>>>

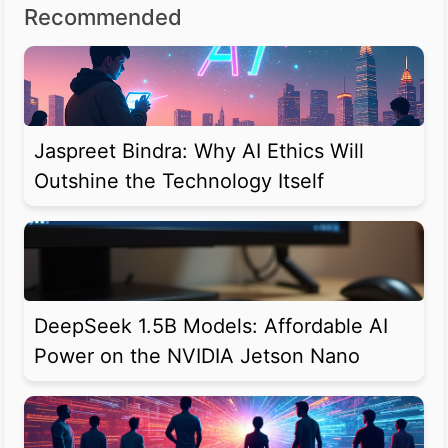
Recommended
Jaspreet Bindra: Why AI Ethics Will
Outshine the Technology Itself
DeepSeek 1.5B Models: Affordable AI
Power on the NVIDIA Jetson Nano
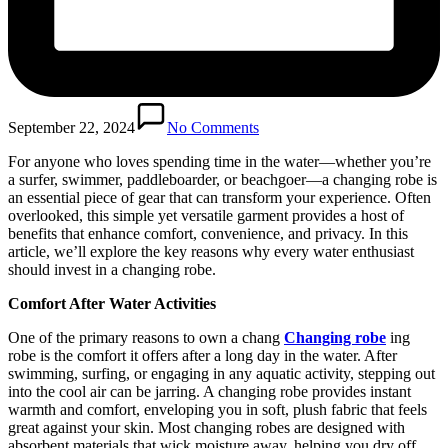
September 22, 2024
No Comments
For anyone who loves spending time in the water—whether you’re
a surfer, swimmer, paddleboarder, or beachgoer—a changing robe is
an essential piece of gear that can transform your experience. Often
overlooked, this simple yet versatile garment provides a host of
benefits that enhance comfort, convenience, and privacy. In this
article, we’ll explore the key reasons why every water enthusiast
should invest in a changing robe.
Comfort After Water Activities
One of the primary reasons to own a chang
Changing robe
ing
robe is the comfort it offers after a long day in the water. After
swimming, surfing, or engaging in any aquatic activity, stepping out
into the cool air can be jarring. A changing robe provides instant
warmth and comfort, enveloping you in soft, plush fabric that feels
great against your skin. Most changing robes are designed with
absorbent materials that wick moisture away, helping you dry off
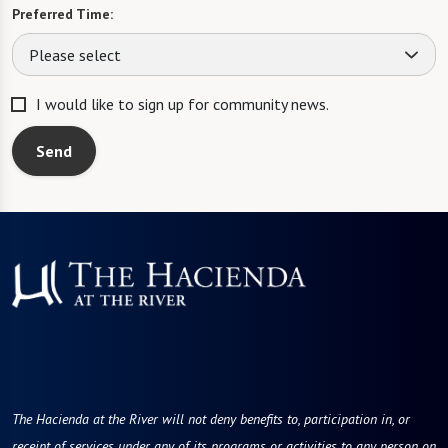
Preferred Time:
Please select
I would like to sign up for community news.
Send
The Hacienda at the River will not deny benefits to, participation in, or
receipt of services under any of its programs or activities to any person on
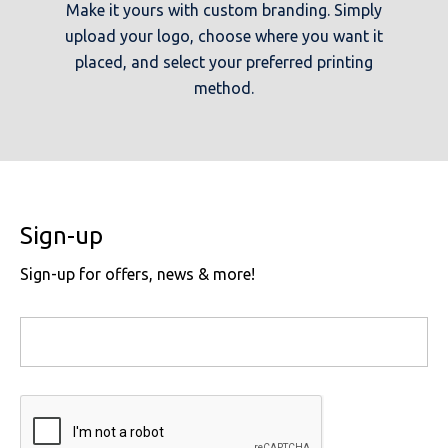
Make it yours with custom branding. Simply
upload your logo, choose where you want it
placed, and select your preferred printing
method.
Sign-up
Sign-up for offers, news & more!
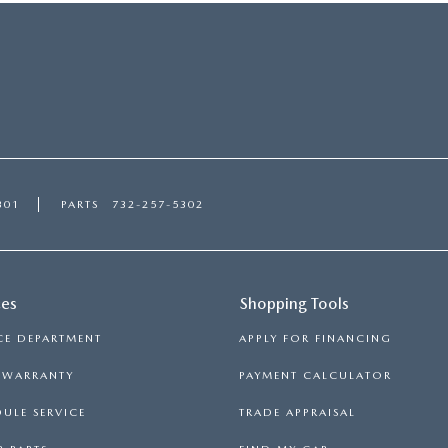
301
PARTS
732-257-5302
ces
Shopping Tools
CE DEPARTMENT
APPLY FOR FINANCING
S WARRANTY
PAYMENT CALCULATOR
ULE SERVICE
TRADE APPRAISAL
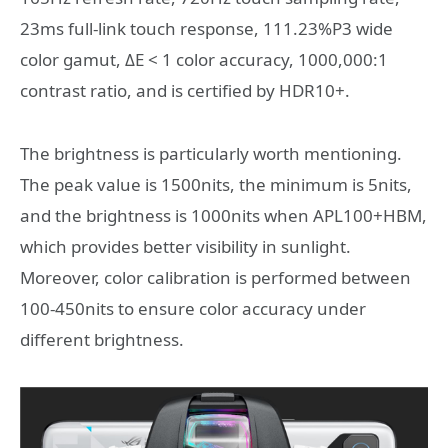
23ms full-link touch response, 111.23%P3 wide
color gamut, ΔE < 1 color accuracy, 1000,000:1
contrast ratio, and is certified by HDR10+.
The brightness is particularly worth mentioning.
The peak value is 1500nits, the minimum is 5nits,
and the brightness is 1000nits when APL100+HBM,
which provides better visibility in sunlight.
Moreover, color calibration is performed between
100-450nits to ensure color accuracy under
different brightness.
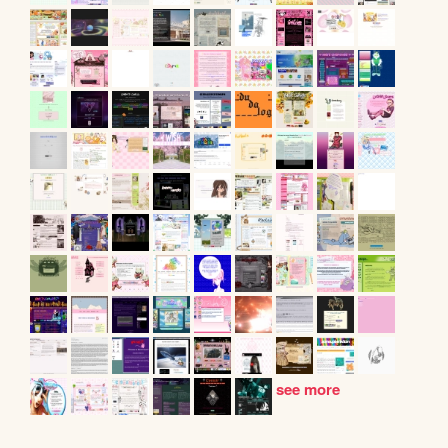
see more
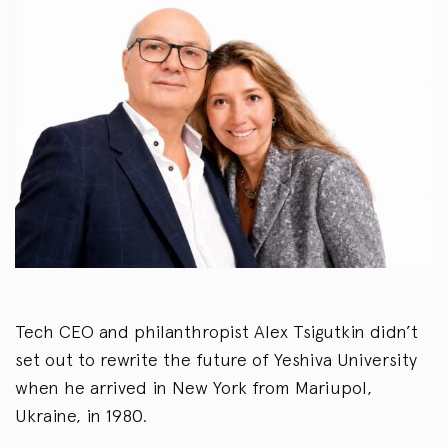
Tech CEO and philanthropist Alex Tsigutkin didn’t
set out to rewrite the future of Yeshiva University
when he arrived in New York from Mariupol,
Ukraine, in 1980.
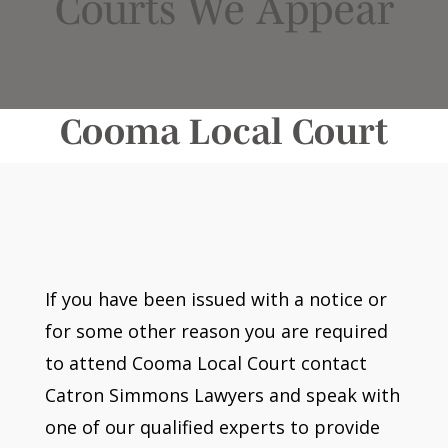
Courts We Appear
Cooma Local Court
If you have been issued with a notice or
for some other reason you are required
to attend Cooma Local Court contact
Catron Simmons Lawyers and speak with
one of our qualified experts to provide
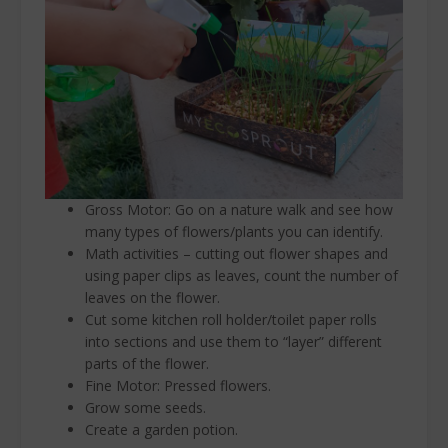
Gross Motor: Go on a nature walk and see how
many types of flowers/plants you can identify.
Math activities – cutting out flower shapes and
using paper clips as leaves, count the number of
leaves on the flower.
Cut some kitchen roll holder/toilet paper rolls
into sections and use them to “layer” different
parts of the flower.
Fine Motor: Pressed flowers.
Grow some seeds.
Create a garden potion.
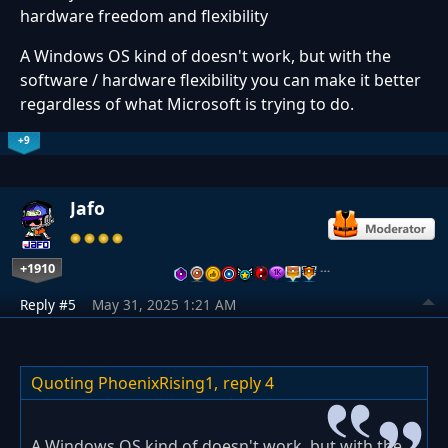
hardware freedom and flexibility
A Windows OS kind of doesn't work, but with the
software / hardware flexibility you can make it better
regardless of what Microsoft is trying to do.
+9
Jafo
+1910
…
Reply #5
May 31, 2025 1:21 AM
Quoting PhoenixRising1,
reply 4
A Windows OS kind of doesn't work, but with the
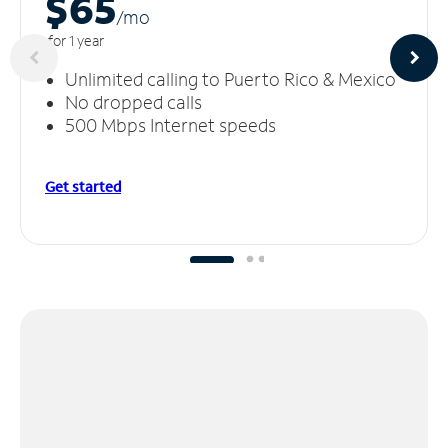
$65
/m
o
for 1 year
Unlimited calling to Puerto Rico & Mexico
No dropped calls
500 Mbps Internet speeds
Get started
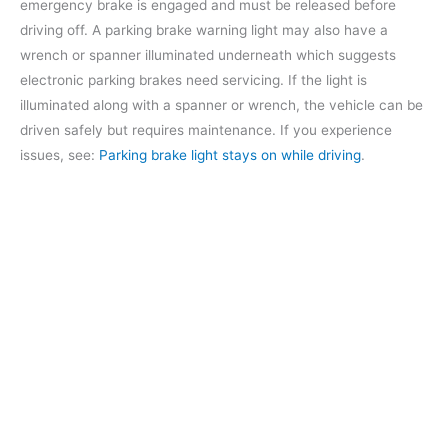
emergency brake is engaged and must be released before
driving off. A parking brake warning light may also have a
wrench or spanner illuminated underneath which suggests
electronic parking brakes need servicing. If the light is
illuminated along with a spanner or wrench, the vehicle can be
driven safely but requires maintenance. If you experience
issues, see:
Parking brake light stays on while driving
.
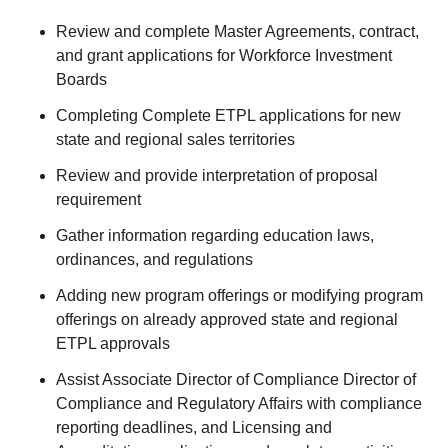
Review and complete Master Agreements, contract,
and grant applications for Workforce Investment
Boards
Completing Complete ETPL applications for new
state and regional sales territories
Review and provide interpretation of proposal
requirement
Gather information regarding education laws,
ordinances, and regulations
Adding new program offerings or modifying program
offerings on already approved state and regional
ETPL approvals
Assist Associate Director of Compliance Director of
Compliance and Regulatory Affairs with compliance
reporting deadlines, and Licensing and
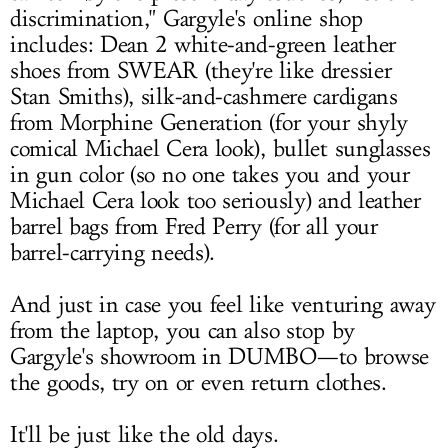
discrimination," Gargyle's online shop
includes: Dean 2 white-and-green leather
shoes from SWEAR (they're like dressier
Stan Smiths), silk-and-cashmere cardigans
from Morphine Generation (for your shyly
comical Michael Cera look), bullet sunglasses
in gun color (so no one takes you and your
Michael Cera look too seriously) and leather
barrel bags from Fred Perry (for all your
barrel-carrying needs).
And just in case you feel like venturing away
from the laptop, you can also stop by
Gargyle's showroom in DUMBO—to browse
the goods, try on or even return clothes.
It'll be just like the old days.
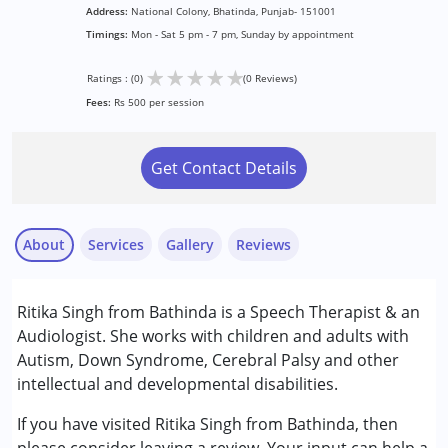
Address:
National Colony, Bhatinda, Punjab- 151001
Timings:
Mon - Sat 5 pm - 7 pm, Sunday by appointment
★
★
★
★
★
Ratings : (0)
(0 Reviews)
Fees:
Rs 500 per session
Get Contact Details
About
Services
Gallery
Reviews
Services :
Ritika Singh from Bathinda is a Speech Therapist & an
Audiology
Audiologist. She works with children and adults with
Speech Therapy
Autism, Down Syndrome, Cerebral Palsy and other
intellectual and developmental disabilities.
Conditions Served :
Attention Deficit (Hyperactivity) Disorder
If you have visited Ritika Singh from Bathinda, then
(ADD/ADHD)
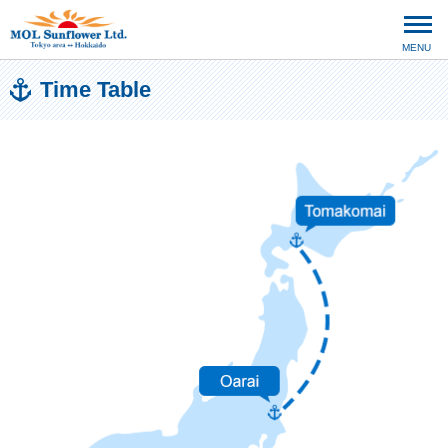
MENU
Time Table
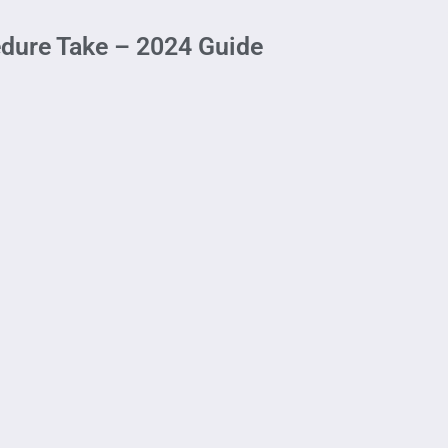
edure Take – 2024 Guide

<<<

**GOAL OF THE EXERCISE:**
Please list each line of the items above that contains the string "color". Treat uppercase and lowercase as different.

**WRITTEN REPLY:**
color gamut, ΔE < 1 color accuracy, 1000,000:1
Moreover, color calibration is performed between
100-450nits to ensure color accuracy under
in gun color (so no one takes you and your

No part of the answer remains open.